Together with Education Scotland and local government, work with the RICs to ensure that they have adequate capacity and resources, and that they are flexible enough and sufficiently motivated to support innovative ways of working that directly impact on learning and teaching.
Together with Education Scotland and local government, provide funding and support for RICs to take forward regional pedagogical networks linked to teaching and learning, to share and develop promising practices linked to CfE.
Work with universities and other providers to further develop and implement the educational research strategy published in 2017. This will enhance the system’s capacity for independent research and evaluation, and build a Scottish empirical evidence base.
The Scottish Government accepts this recommendation. We are liaising with the Scottish Council of Deans of Education (the body which represents Schools of Education in the universities in Scotland that contribute to initial teacher education accredited by the General Teaching Council of Scotland) regarding their proposal for a way forward for educational research in Scottish Higher Educational Institutions (HEIs). The proposal outlines how educational research can contribute to the research strategy, and build a Scottish empirical evidence base and research capacity within HEIs. We are also refocusing the Academic Reference Group for the research strategy to help facilitate a positive and constructive dialogue between the educational research community and the Scottish Government. As such, for this year’s meeting (1 November 2018) we have decided to keep membership to academic colleagues. This in turn will in turn help us to continue to take forward the work of the research strategy.
Work with Education Scotland and local government to strengthen efforts across all RICs to continue to support professional collaboration and trust in and across schools and classrooms.
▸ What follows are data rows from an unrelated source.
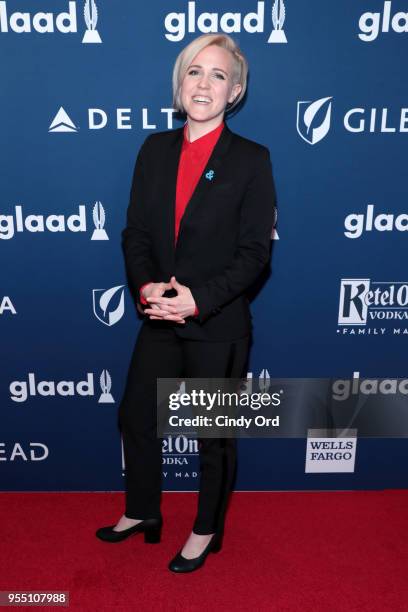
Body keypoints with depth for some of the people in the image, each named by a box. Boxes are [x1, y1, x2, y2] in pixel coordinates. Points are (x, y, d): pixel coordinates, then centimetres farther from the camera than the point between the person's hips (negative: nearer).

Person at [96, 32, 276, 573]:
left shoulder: (251, 159, -9)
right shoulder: (155, 149, 4)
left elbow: (254, 253, -12)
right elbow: (135, 233, 2)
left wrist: (198, 299, -22)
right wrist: (146, 286, -15)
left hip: (219, 327, -4)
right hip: (160, 320, 5)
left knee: (214, 435, 13)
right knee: (136, 416, 18)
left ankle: (207, 531, 40)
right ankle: (141, 512, 46)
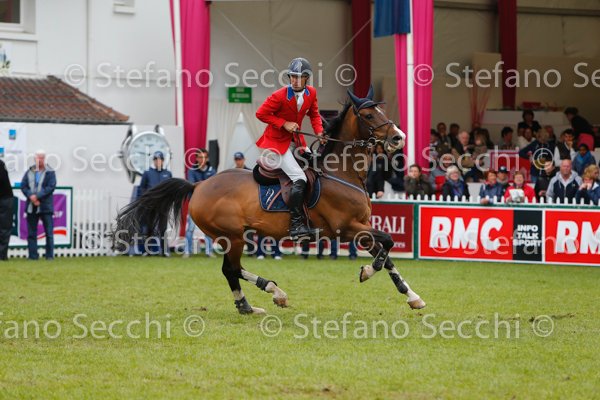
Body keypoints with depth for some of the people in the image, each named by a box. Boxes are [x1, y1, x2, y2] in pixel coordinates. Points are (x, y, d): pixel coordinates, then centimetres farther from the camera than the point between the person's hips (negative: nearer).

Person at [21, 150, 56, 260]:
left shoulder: (50, 173, 0)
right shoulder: (29, 172, 10)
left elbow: (51, 187, -10)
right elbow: (23, 186, 4)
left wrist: (37, 196, -17)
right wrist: (31, 196, -13)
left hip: (45, 207, -3)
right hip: (31, 207, 3)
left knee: (49, 232, -2)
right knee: (31, 233, 4)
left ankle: (49, 255, 3)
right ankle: (33, 255, 9)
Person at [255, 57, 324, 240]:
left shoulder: (311, 93, -2)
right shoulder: (279, 96, -20)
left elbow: (314, 114, 13)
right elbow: (261, 113, -15)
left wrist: (319, 132, -4)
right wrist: (284, 124, -20)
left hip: (296, 141, 8)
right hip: (277, 142, -8)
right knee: (299, 179, -21)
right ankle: (296, 225, -21)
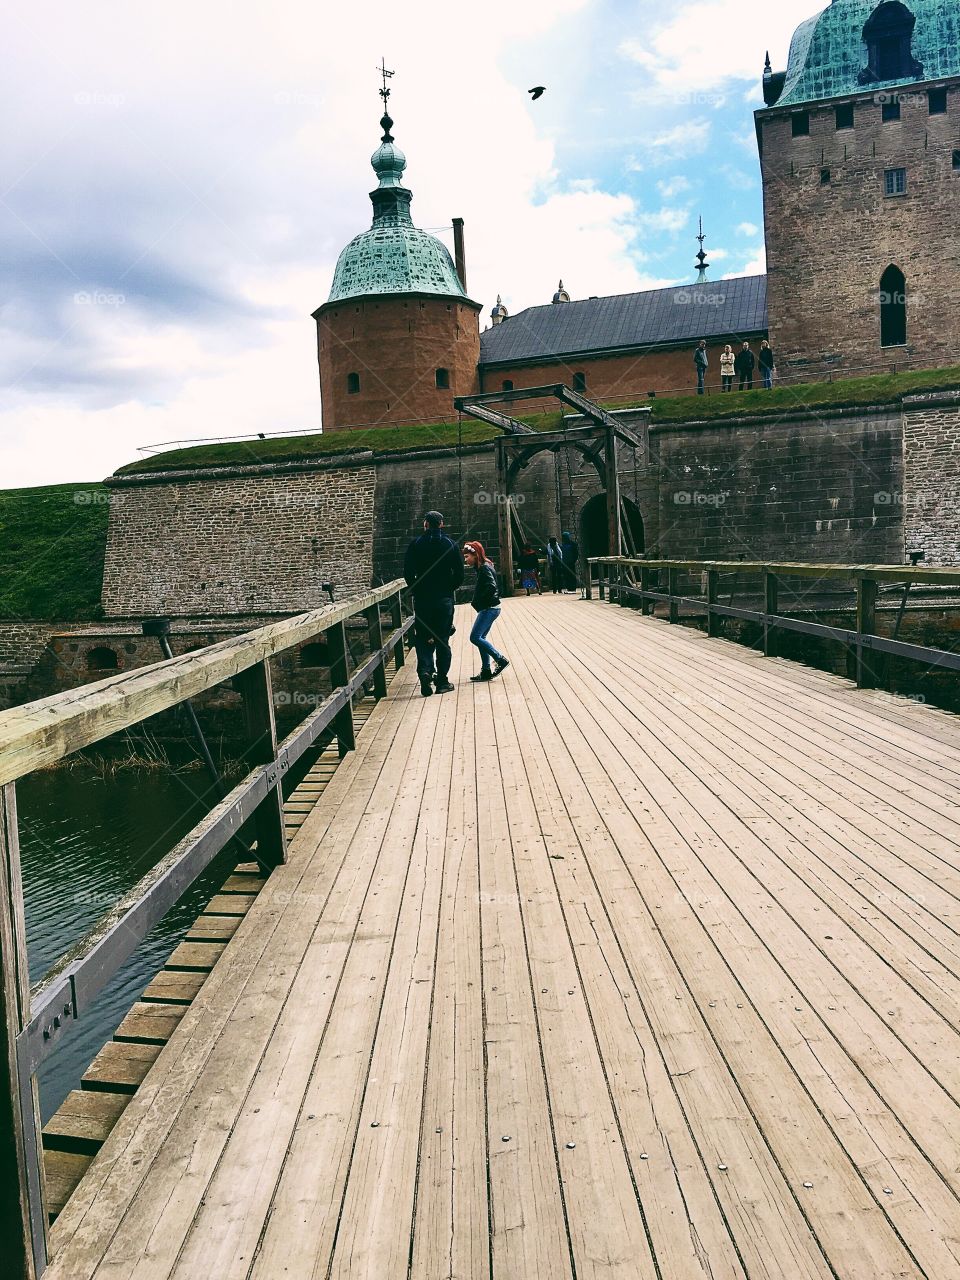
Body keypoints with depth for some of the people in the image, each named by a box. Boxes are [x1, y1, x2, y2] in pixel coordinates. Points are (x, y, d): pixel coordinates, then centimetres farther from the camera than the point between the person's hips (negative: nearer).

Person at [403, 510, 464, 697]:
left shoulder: (416, 544, -2)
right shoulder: (450, 544, 1)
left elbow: (408, 572, -6)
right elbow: (459, 574, -2)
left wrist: (416, 590, 7)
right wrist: (449, 589, 12)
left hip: (422, 599, 0)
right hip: (445, 599, 1)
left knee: (422, 639, 8)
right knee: (442, 639, 8)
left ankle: (425, 671, -14)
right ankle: (442, 680, 9)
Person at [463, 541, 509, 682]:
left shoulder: (484, 568, -15)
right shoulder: (482, 567, 14)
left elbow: (492, 587, -27)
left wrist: (477, 602, -17)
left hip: (489, 609, -10)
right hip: (489, 608, 10)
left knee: (475, 637, -9)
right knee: (480, 638, 11)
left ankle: (501, 660, -6)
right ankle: (486, 671, 14)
The Scottish Government accepts these recommendations. The Scottish Government recognises that enhancing regional capacity for improvement is critical and that is why we have made available up to £10 million through the RICs and Education Scotland during this school year. To help address the ICEA’s recommendations, we have agreed with local government that this funding should support the collaboratives in enhancing regional capacity, which directly impacts on learning and teaching, including in the following areas:
- to establish and embed collaborative approaches to improvement across each region – this could include activities to support professional collaboration, pedagogical networks and new ways of working
- to deliver region-wide activities which address poverty related disadvantage, including mitigating the impact of rural poverty
- to embed and support leadership development and school empowerment across each RIC; and
- to put in place the necessary infrastructure to increase their reach, in order to provide responsive and enhanced educational support to schools across their region
Education Scotland is evolving to deliver hands-on advice, support, and guidance via the RICs. Education Scotland will support the RICs and through them, schools, over this academic year and beyond. Education Scotland is currently making the transition to a regional delivery model, with a collective and collaborative approach at national, regional and local levels. In time, Education Scotland will deploy most its education staff to work alongside leaders and other frontline practitioners through the RICs, motivating change and providing specialist support. Education Scotland is currently recruiting for a significant increase in staff and the regional delivery model will evolve over time as new staff are recruited.